St. Sargis, or Surp Sargis, was a Cappadocian Greek general of the Roman army and is the patron saint of youth and love in the Armenian community. The holiday dedicated to him, St. Sargis Day, is a movable holiday that fell on Feb. 15 this year. On the eve of the holiday, young, unmarried men and women eat a salty pastry called aghablit to make us thirsty before bed, with the hope of seeing our future spouse bring a cup of water in our dreams.
When I first learned about this tradition, I found it very romantic and sweet, but I was also a bit skeptical as to whether it even works. I began asking a few of my older family members about it, and to my great surprise, there have been a few successes.
The first success story is my mother’s from when she was 22. In her dream, she was in the front yard of her parent’s house — the same house of my grandparent’s where I spent most of my childhood — and the hose was broken. An unknown man, my father, fixed the hose for her. When my mother experienced this dream, she had not met my father yet. In her dream, her family told her that he was her cousin’s friend, and that was confirmed in real life when she met him.
The second story is my aunt’s, my mother’s sister. When she was 19 and talking to her current husband, my uncle, she tried the experiment. She remembers being in a green field where there was a well. My uncle filled a cup with the well water for her. She ate another aghablit a year later and once again saw her husband.
A distant relative saw her future mother-in-law. She had yet to meet her husband and his mother.
This year, my friends and I decided to partake in this tradition. It was my first time trying it out, and I couldn’t tell if I was nervous, excited or confused.

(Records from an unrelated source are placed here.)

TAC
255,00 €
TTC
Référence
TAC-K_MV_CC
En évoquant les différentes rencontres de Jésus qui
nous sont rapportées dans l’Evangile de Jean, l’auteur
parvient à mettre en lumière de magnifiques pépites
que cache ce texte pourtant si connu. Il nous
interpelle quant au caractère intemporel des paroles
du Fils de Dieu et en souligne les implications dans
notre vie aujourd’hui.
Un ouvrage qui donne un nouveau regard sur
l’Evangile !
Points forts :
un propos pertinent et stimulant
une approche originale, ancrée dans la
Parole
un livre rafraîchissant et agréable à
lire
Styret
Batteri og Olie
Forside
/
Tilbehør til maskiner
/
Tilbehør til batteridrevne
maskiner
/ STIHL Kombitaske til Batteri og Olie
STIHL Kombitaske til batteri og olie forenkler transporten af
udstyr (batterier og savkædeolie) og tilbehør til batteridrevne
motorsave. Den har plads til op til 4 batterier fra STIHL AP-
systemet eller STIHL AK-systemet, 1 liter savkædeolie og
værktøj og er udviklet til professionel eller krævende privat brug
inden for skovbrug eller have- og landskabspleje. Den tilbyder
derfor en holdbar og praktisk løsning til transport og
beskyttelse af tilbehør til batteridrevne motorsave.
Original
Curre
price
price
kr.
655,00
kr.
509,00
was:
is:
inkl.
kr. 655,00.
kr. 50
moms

On a surface level, it feels incredibly exciting to know who your future spouse will be. This is a question that often dwells in the minds of young people. The question of who they will marry is such a big mystery to some, and the chance of that question being answered within a mere night can be peaceful. It is almost as if it is one less uncertainty in life — one more thing that we have had the chance to figure out about ourselves.
However, there is also the possibility of the dream being wrong. I have been looking at this cultural practice as a scientific experiment, and an important aspect of an experiment is not having multiple variables that might have a consequence on the validity of the results. What if on the eve of Surp Sargis and before eating the aghablit, one has an interaction with a friend or a classmate and that has an effect on their dream? What if someone is on one’s mind and they see them? How will I know if my dream is flawed or correct? More importantly, is the future spouse a soulmate?

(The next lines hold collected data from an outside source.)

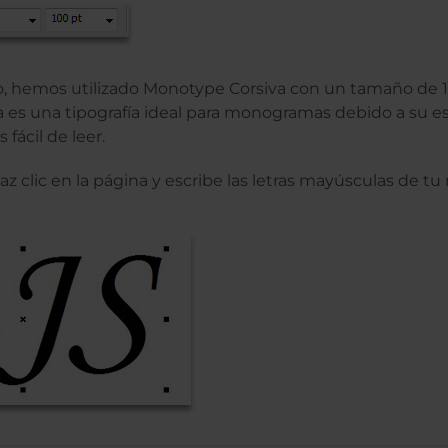
o, hemos utilizado Monotype Corsiva con un tamaño de 
es una tipografía ideal para monogramas debido a su est
fácil de leer.
az clic en la página y escribe las letras mayúsculas de 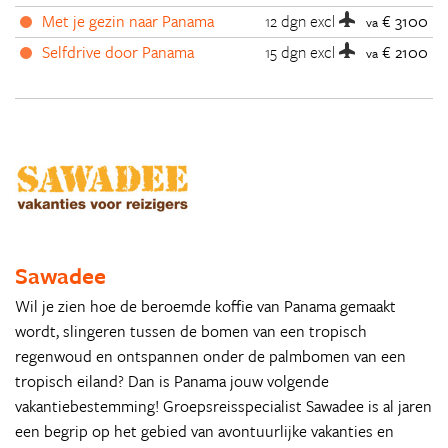
Met je gezin naar Panama
12 dgn
excl
€ 3100
va
Selfdrive door Panama
15 dgn
excl
€ 2100
va
Sawadee
Wil je zien hoe de beroemde koffie van Panama gemaakt
wordt, slingeren tussen de bomen van een tropisch
regenwoud en ontspannen onder de palmbomen van een
tropisch eiland? Dan is Panama jouw volgende
vakantiebestemming! Groepsreisspecialist Sawadee is al jaren
een begrip op het gebied van avontuurlijke vakanties en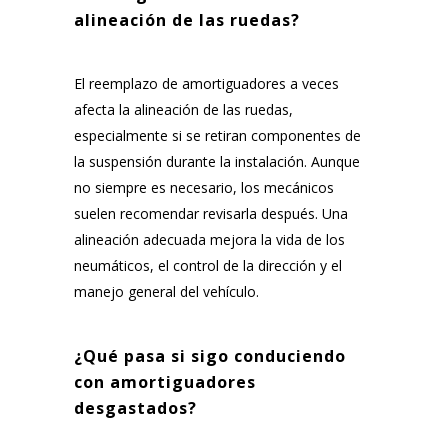
alineación de las ruedas?
El reemplazo de amortiguadores a veces
afecta la alineación de las ruedas,
especialmente si se retiran componentes de
la suspensión durante la instalación. Aunque
no siempre es necesario, los mecánicos
suelen recomendar revisarla después. Una
alineación adecuada mejora la vida de los
neumáticos, el control de la dirección y el
manejo general del vehículo.
¿Qué pasa si sigo conduciendo
con amortiguadores
desgastados?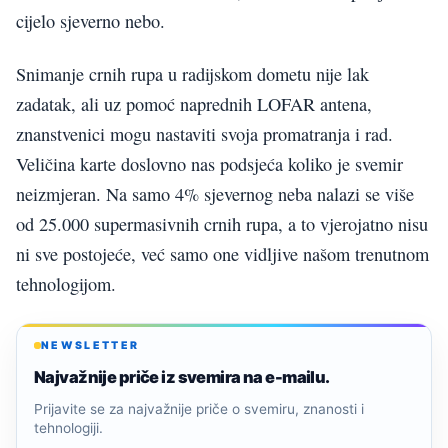
cijelo sjeverno nebo.
Snimanje crnih rupa u radijskom dometu nije lak
zadatak, ali uz pomoć naprednih LOFAR antena,
znanstvenici mogu nastaviti svoja promatranja i rad.
Veličina karte doslovno nas podsjeća koliko je svemir
neizmjeran. Na samo 4% sjevernog neba nalazi se više
od 25.000 supermasivnih crnih rupa, a to vjerojatno nisu
ni sve postojeće, već samo one vidljive našom trenutnom
tehnologijom.
NEWSLETTER
Najvažnije priče iz svemira na e-mailu.
Prijavite se za najvažnije priče o svemiru, znanosti i
tehnologiji.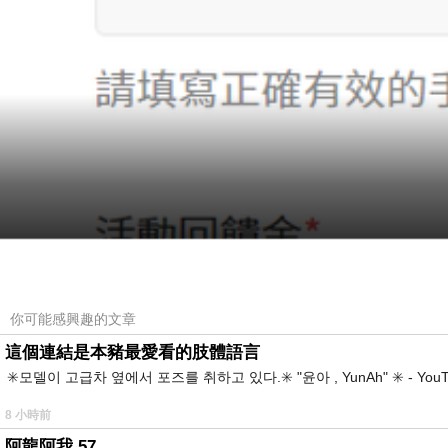
你可能感興趣的文章
這個連結是本豬最愛看的肢體語言
✳️모델이 고급차 옆에서 포즈를 취하고 있다.✳️ "윤아 , YunAh" ✳️ 
8 小時前
阿龍阿我 57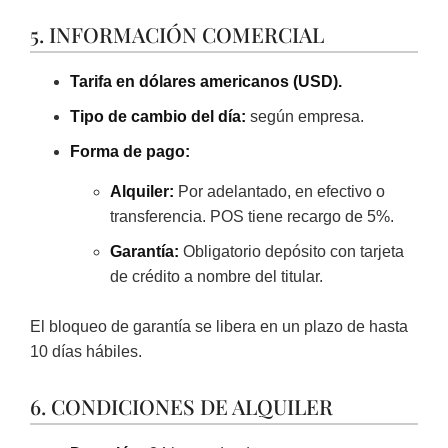
5. INFORMACIÓN COMERCIAL
Tarifa en dólares americanos (USD).
Tipo de cambio del día:
según empresa.
Forma de pago:
Alquiler:
Por adelantado, en efectivo o
transferencia. POS tiene recargo de 5%.
Garantía:
Obligatorio depósito con tarjeta
de crédito a nombre del titular.
El bloqueo de garantía se libera en un plazo de hasta
10 días hábiles.
6. CONDICIONES DE ALQUILER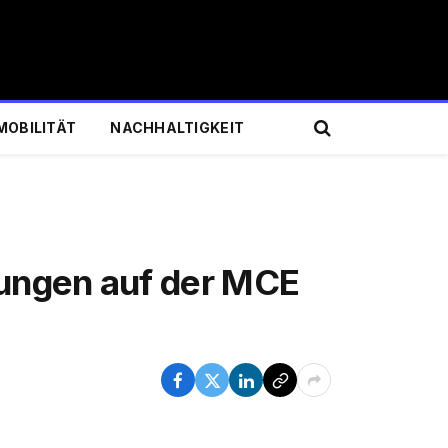
MOBILITÄT
NACHHALTIGKEIT
sungen auf der MCE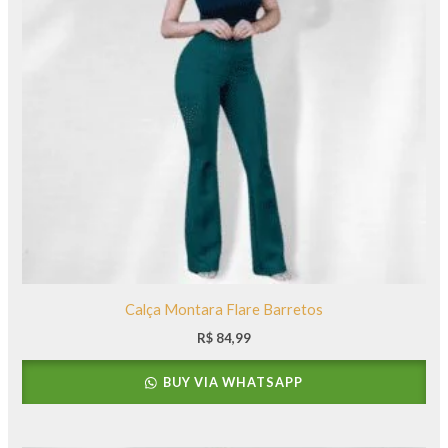
Calça Montara Flare Barretos
R$
84,99
BUY VIA WHATSAPP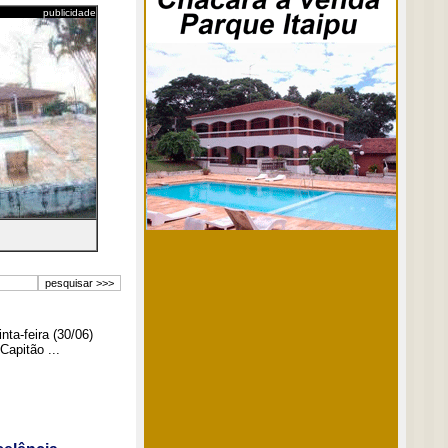
publicidade
ta-feira (30/06)
Capitão ...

It is also possible to not even have a dream, which happened to my father, his sister, a great uncle and my grandma when they ate aghablit.

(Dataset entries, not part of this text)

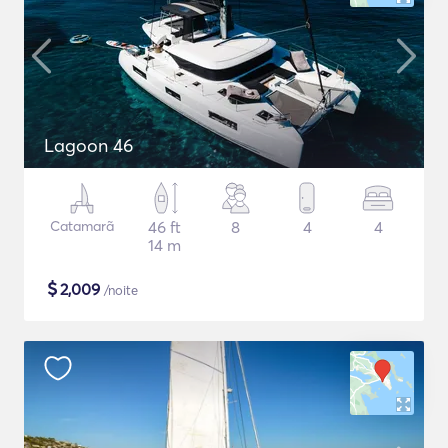
Lagoon 46
Catamarã
46 ft
8
4
4
14 m
$
2,009
/noite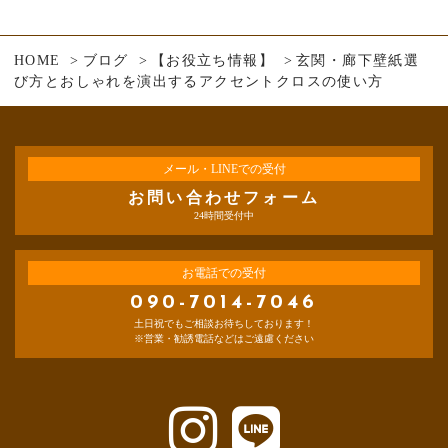
HOME
ブログ
【お役立ち情報】
玄関・廊下壁紙選
び方とおしゃれを演出するアクセントクロスの使い方
メール・LINEでの受付
お問い合わせフォーム
24時間受付中
お電話での受付
090-7014-7046
土日祝でもご相談お待ちしております！
※営業・勧誘電話などはご遠慮ください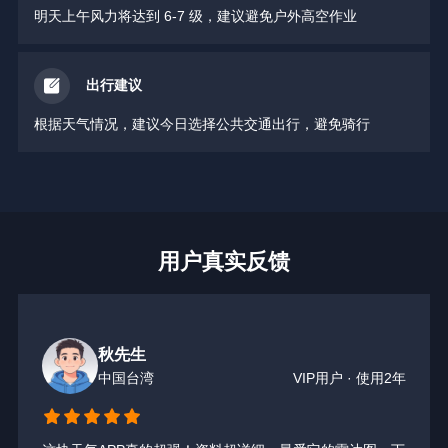
明天上午风力将达到 6-7 级，建议避免户外高空作业
出行建议
根据天气情况，建议今日选择公共交通出行，避免骑行
用户真实反馈
James
美国
VIP用户 • 使用2年
2年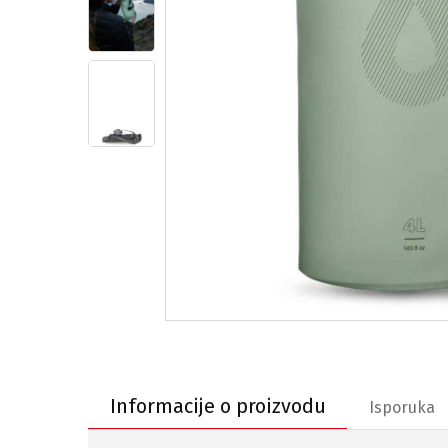
Informacije o proizvodu
Informacije o proizvodu
Isporuka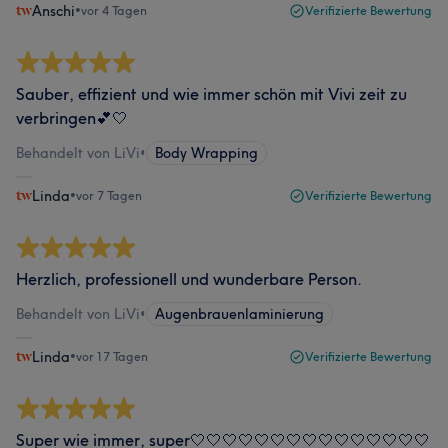
Anschi
•
vor 4 Tagen
Verifizierte Bewertung
Sauber, effizient und wie immer schön mit Vivi zeit zu
verbringen💕🤍
Behandelt von LiVi
•
Body Wrapping
Linda
•
vor 7 Tagen
Verifizierte Bewertung
Herzlich, professionell und wunderbare Person.
Behandelt von LiVi
•
Augenbrauenlaminierung
Linda
•
vor 17 Tagen
Verifizierte Bewertung
Super wie immer, super🤍🤍🤍🤍🤍🤍🤍🤍🤍🤍🤍🤍🤍🤍🤍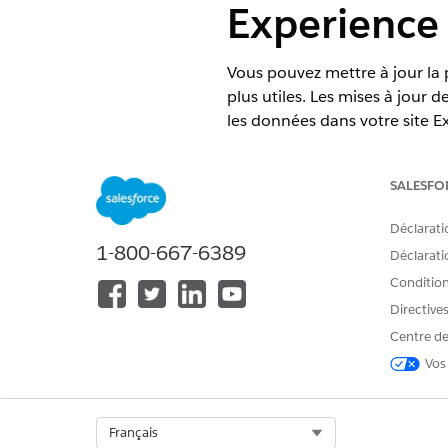
Experience 
Vous pouvez mettre à jour la p
plus utiles. Les mises à jour
les données dans votre site E
Connectez-vous à votre site 
Pour mettre à jour un abonne
SALESFO
Dans le menu déroulant 
Mettez à jour le titre, la
Déclarati
Pour changer la vue de do
1-800-667-6389
Déclaratio
Cliquez sur
Enregistrer
.
Conditions
Pour arrêter temporairement d
Directive
Dans le menu déroulant 
Pour redémarrer les mises 
Centre de
Vos
Pour retirer définitivement 
Dans le menu déroulant 
Cliquez de nouveau sur
S
Select Org
Français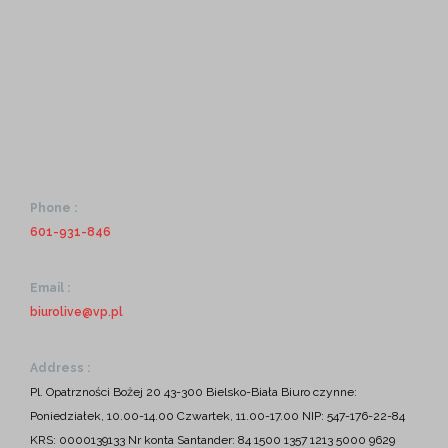
Phone :
601-931-846
Email :
biurolive@vp.pl
Address :
Pl. Opatrzności Bożej 20
43-300 Bielsko-Biała
Biuro czynne:
Poniedziałek, 10.00-14.00
Czwartek, 11.00-17.00
NIP: 547-176-22-84
KRS: 0000139133
Nr konta Santander:
84 1500 1357 1213 5000 9629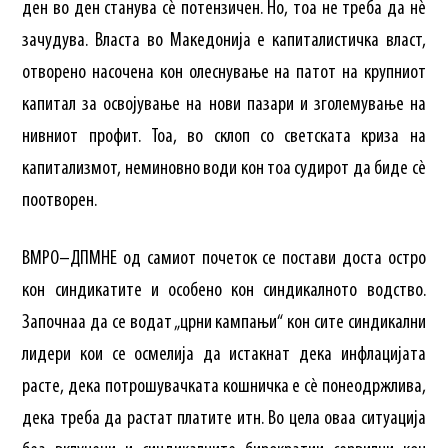
ден во ден станува сè потензичен. Но, тоа не треба да нè
зачудува. Власта во Македонија е капиталистичка власт,
отворено насочена кон олеснување на патот на крупниот
капитал за освојување на нови пазари и зголемување на
нивниот профит. Тоа, во склоп со светската криза на
капитализмот, неминовно води кон тоа судирот да биде сè
поотворен.
ВМРО–ДПМНЕ од самиот почеток се постави доста остро
кон синдикатите и особено кон синдикалното водство.
Започнаа да се водат „црни кампањи“ кон сите синдикални
лидери кои се осмелија да истакнат дека инфлацијата
растe, дека потрошувачката кошничка е сè понеодржлива,
дека треба да растат платите итн. Во цела оваа ситуација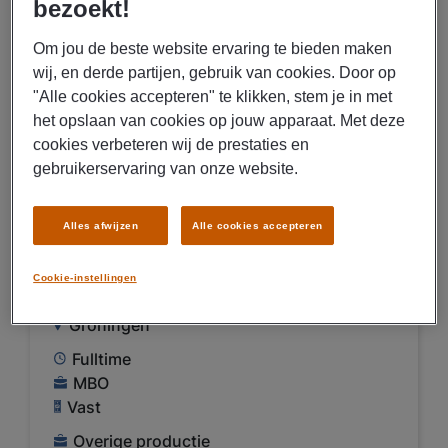
bezoekt!
Om jou de beste website ervaring te bieden maken
BEKIJK VACATURE
wij, en derde partijen, gebruik van cookies. Door op
"Alle cookies accepteren" te klikken, stem je in met
het opslaan van cookies op jouw apparaat. Met deze
04/08/2026
NIEUW
cookies verbeteren wij de prestaties en
gebruikerservaring van onze website.
Manpower
Financieel Administratief
Alles afwijzen
Alle cookies accepteren
Medewerker Groningen
€ 2800 - € 3500 Per maand
Cookie-instellingen
Groningen
Fulltime
MBO
Vast
Overige productie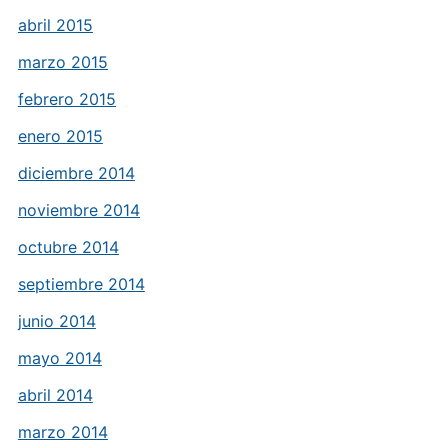
abril 2015
marzo 2015
febrero 2015
enero 2015
diciembre 2014
noviembre 2014
octubre 2014
septiembre 2014
junio 2014
mayo 2014
abril 2014
marzo 2014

There have also been failures, some very funny, within my family.
For example, my grandpa had a dream where a woman did bring him water, but he refused to take it. One of my mother’s cousins, when she was around 14, saw her celebrity crush of the time, Iranian actor Farhad Jam. Her older sister saw Jon Bon Jovi, but instead of giving her a cup of water, he gave her a cassette tape saying “This is our new album.” The album of that year was “Crush.”
Feb. 15 arrived, and my friends flooded my messages asking me whom I had seen and telling me accounts of their dreams.
These were the results of our experiment:
Friend No. 1 saw her crush in her dream. He gave her two glasses of water.
Friend No. 2 saw the same faceless man she had seen when she was 16.
Friend No. 3 saw multiple people.
Friend No. 4 saw only a hand giving her water.
Three other friends didn’t see anyone.
Similarly, the results of my test happened to be null. I saw no one, and I am convinced it was because of my alarm that woke me up. However, this got me thinking — did I even want to know who my future husband will be?
I’m a bit glad that I didn’t see anyone. Seeing the evidence of success in this love experiment makes me a bit scared. Looking at my own thought process from a different angle, I feel that a huge part of why youth is so romanticized and what makes being young so exciting is the uncertainty of the future. I don’t know what’s going to happen in a week from now, where I will work within the next five years, where I will live when I’m older, what countries I will visit or what new friends I will make — and that makes me excited. There are so many things that I have yet to experience, and I wouldn’t want to get a pre-planned calendar of my entire life handed down to me.